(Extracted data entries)
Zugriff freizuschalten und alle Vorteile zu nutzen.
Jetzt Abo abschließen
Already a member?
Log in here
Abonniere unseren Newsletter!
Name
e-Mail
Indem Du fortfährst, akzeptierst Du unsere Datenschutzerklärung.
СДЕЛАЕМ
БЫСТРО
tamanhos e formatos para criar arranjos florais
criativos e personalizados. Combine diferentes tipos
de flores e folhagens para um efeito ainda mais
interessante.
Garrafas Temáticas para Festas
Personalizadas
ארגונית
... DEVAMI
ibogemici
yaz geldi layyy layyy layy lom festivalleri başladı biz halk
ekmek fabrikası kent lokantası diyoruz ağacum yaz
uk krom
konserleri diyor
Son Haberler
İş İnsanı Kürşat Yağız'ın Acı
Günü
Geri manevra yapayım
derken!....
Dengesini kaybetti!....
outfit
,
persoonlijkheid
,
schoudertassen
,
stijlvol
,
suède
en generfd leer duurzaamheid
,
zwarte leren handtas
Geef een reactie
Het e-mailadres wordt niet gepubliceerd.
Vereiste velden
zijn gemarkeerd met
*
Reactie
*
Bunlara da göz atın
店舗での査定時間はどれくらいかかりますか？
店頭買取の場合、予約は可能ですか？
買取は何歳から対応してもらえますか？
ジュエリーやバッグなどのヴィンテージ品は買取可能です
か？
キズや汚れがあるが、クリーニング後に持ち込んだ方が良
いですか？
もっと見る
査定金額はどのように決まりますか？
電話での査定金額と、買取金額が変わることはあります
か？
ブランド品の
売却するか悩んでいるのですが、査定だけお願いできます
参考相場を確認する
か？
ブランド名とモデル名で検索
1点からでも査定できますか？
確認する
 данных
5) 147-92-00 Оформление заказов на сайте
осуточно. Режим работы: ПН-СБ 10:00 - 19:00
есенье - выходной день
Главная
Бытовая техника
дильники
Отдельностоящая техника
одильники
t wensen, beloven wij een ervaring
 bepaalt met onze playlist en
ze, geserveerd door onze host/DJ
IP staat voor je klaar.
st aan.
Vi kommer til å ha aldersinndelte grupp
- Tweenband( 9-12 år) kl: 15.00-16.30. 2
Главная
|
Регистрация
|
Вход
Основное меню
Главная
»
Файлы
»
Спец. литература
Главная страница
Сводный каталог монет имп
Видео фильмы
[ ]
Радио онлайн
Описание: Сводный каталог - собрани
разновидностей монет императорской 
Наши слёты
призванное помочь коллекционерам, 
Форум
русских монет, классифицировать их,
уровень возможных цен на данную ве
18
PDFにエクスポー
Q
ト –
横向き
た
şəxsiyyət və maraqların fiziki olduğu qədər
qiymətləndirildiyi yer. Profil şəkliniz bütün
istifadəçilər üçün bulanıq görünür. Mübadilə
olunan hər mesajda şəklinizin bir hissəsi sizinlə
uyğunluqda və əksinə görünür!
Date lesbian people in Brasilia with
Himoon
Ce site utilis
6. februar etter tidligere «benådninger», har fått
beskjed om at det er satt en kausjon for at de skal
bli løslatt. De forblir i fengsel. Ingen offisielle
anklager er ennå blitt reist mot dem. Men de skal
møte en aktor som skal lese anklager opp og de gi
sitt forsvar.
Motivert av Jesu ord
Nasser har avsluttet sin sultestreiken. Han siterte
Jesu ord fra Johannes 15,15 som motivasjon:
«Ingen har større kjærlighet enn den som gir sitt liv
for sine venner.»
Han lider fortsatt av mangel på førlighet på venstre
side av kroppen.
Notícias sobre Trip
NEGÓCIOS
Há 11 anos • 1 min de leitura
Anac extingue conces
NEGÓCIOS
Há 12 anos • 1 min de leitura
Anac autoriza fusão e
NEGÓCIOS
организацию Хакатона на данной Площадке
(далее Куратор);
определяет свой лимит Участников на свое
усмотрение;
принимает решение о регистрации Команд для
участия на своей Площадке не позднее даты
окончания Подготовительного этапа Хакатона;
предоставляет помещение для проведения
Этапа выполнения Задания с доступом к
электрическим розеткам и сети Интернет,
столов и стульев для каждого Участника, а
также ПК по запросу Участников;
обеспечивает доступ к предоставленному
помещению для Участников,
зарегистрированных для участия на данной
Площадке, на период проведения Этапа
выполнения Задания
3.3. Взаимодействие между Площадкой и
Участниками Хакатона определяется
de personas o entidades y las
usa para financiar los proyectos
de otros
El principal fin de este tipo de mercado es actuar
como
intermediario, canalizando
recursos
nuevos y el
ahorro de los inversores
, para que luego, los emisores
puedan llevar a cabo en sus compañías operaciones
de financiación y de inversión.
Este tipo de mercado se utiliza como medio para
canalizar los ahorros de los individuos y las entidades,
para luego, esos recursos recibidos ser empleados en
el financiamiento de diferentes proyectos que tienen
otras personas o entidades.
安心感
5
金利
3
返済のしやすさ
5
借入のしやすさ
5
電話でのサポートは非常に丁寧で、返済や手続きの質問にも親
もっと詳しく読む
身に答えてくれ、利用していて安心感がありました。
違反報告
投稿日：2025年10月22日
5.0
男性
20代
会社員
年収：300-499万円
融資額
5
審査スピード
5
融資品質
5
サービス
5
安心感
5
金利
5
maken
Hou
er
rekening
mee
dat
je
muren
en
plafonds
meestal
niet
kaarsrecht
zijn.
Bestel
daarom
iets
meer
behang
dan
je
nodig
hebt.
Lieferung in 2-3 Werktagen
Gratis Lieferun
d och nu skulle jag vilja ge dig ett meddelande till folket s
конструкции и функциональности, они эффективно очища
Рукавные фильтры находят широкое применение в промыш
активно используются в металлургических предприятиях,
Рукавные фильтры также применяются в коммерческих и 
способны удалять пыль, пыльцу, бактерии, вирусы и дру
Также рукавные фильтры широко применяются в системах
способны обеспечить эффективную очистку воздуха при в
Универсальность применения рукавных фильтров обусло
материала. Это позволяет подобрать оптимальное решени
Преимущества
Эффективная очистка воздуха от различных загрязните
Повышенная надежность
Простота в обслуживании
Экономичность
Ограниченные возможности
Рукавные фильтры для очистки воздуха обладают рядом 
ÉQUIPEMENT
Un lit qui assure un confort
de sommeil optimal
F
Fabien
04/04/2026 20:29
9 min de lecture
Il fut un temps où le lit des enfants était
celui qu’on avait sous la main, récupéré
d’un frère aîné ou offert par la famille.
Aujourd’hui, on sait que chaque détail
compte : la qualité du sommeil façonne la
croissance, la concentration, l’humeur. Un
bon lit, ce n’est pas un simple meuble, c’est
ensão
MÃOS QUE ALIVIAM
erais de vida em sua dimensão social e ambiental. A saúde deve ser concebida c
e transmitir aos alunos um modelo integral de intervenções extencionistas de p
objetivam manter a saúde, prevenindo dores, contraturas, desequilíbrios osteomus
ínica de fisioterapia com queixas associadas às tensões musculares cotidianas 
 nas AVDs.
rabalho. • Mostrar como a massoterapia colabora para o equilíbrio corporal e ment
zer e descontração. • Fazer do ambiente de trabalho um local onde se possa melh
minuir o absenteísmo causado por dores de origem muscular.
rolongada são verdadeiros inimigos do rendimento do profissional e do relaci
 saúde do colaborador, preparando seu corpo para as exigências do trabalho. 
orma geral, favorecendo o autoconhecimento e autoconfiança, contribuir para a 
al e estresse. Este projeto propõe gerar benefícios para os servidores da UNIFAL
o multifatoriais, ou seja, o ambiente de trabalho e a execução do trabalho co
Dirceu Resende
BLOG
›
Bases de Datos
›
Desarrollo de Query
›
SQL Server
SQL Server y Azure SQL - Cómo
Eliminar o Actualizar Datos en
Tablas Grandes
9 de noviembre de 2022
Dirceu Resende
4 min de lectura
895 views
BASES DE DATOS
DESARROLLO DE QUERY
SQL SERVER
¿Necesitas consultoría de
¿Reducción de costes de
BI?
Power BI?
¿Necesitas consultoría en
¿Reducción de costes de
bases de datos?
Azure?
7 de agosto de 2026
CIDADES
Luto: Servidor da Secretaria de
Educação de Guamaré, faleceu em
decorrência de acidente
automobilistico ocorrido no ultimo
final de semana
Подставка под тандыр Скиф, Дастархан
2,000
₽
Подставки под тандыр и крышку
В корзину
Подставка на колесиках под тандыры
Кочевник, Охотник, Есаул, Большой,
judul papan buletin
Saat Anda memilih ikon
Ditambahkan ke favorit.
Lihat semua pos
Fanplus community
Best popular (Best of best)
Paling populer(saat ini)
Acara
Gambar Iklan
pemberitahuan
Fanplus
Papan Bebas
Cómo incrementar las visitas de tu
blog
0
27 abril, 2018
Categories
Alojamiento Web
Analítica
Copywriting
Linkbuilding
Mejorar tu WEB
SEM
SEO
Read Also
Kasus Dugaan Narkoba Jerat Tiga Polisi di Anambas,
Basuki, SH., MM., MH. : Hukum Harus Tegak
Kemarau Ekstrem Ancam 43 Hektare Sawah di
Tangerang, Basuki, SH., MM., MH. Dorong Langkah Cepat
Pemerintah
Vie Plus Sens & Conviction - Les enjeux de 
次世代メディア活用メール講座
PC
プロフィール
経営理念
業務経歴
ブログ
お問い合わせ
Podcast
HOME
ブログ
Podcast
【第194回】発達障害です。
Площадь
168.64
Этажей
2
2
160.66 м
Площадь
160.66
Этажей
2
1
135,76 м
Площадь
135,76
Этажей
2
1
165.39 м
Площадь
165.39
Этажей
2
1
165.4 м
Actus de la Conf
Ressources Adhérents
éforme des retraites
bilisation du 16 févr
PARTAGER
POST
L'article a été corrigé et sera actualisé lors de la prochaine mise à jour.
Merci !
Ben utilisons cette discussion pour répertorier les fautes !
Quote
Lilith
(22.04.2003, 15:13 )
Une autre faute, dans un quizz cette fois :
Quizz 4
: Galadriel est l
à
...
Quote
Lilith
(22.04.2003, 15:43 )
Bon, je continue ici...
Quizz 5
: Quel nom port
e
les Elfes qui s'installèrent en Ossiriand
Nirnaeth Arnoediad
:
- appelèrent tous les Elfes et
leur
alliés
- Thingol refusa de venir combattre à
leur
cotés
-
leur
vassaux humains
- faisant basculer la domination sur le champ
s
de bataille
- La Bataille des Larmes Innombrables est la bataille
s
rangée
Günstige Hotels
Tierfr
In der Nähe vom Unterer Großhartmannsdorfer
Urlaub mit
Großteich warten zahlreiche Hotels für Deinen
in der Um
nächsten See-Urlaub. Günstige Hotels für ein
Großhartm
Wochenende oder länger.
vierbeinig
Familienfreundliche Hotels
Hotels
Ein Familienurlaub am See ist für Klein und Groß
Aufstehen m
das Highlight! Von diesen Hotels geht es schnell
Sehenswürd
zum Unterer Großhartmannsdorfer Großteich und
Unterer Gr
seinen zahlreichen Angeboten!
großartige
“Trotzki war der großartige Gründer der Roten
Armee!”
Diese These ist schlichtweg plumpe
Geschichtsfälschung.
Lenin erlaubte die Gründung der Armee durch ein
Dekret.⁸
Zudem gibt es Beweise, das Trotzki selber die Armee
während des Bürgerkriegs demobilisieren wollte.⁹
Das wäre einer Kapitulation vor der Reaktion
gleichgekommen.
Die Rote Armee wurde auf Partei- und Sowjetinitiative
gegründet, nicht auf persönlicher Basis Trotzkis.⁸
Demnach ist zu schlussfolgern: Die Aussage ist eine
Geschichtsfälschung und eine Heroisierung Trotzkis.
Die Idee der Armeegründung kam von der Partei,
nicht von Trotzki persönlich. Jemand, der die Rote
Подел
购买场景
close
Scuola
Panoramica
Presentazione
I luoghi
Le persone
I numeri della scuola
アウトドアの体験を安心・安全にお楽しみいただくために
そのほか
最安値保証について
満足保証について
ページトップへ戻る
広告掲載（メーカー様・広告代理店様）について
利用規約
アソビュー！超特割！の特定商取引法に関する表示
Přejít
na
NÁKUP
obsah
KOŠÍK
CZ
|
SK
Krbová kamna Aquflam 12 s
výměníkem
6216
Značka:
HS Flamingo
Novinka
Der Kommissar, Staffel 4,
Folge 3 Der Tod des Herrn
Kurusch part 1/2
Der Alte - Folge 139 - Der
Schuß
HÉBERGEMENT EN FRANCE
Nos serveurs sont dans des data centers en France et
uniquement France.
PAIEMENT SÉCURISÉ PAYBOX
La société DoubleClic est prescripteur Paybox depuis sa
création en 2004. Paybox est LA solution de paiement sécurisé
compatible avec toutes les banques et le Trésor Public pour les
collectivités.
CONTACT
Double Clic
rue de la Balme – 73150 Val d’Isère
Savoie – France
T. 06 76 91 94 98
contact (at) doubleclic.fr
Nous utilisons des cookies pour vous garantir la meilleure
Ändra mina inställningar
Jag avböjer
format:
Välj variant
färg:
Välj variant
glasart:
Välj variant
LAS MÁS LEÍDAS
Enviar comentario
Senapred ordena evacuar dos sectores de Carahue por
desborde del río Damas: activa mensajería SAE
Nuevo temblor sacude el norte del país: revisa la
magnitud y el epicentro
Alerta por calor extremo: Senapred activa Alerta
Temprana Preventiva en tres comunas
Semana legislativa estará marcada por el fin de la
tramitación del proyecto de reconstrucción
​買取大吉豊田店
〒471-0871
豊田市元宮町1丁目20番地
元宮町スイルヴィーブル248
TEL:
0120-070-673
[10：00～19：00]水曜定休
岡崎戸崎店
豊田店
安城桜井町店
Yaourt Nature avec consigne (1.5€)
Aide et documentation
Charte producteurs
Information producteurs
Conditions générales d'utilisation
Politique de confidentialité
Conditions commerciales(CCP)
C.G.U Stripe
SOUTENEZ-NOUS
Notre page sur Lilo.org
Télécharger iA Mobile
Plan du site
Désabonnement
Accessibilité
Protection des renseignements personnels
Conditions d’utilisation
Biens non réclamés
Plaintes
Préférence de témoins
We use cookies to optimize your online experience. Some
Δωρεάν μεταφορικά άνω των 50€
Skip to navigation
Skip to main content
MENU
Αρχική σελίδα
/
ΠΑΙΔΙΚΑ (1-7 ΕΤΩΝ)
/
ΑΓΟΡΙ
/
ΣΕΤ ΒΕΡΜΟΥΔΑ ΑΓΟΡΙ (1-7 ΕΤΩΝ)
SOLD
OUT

— ABOUT THIS TASK —
Using the entries above, say how many lines include the word "avec", with no other output.

— EXPECTED ANSWER —
2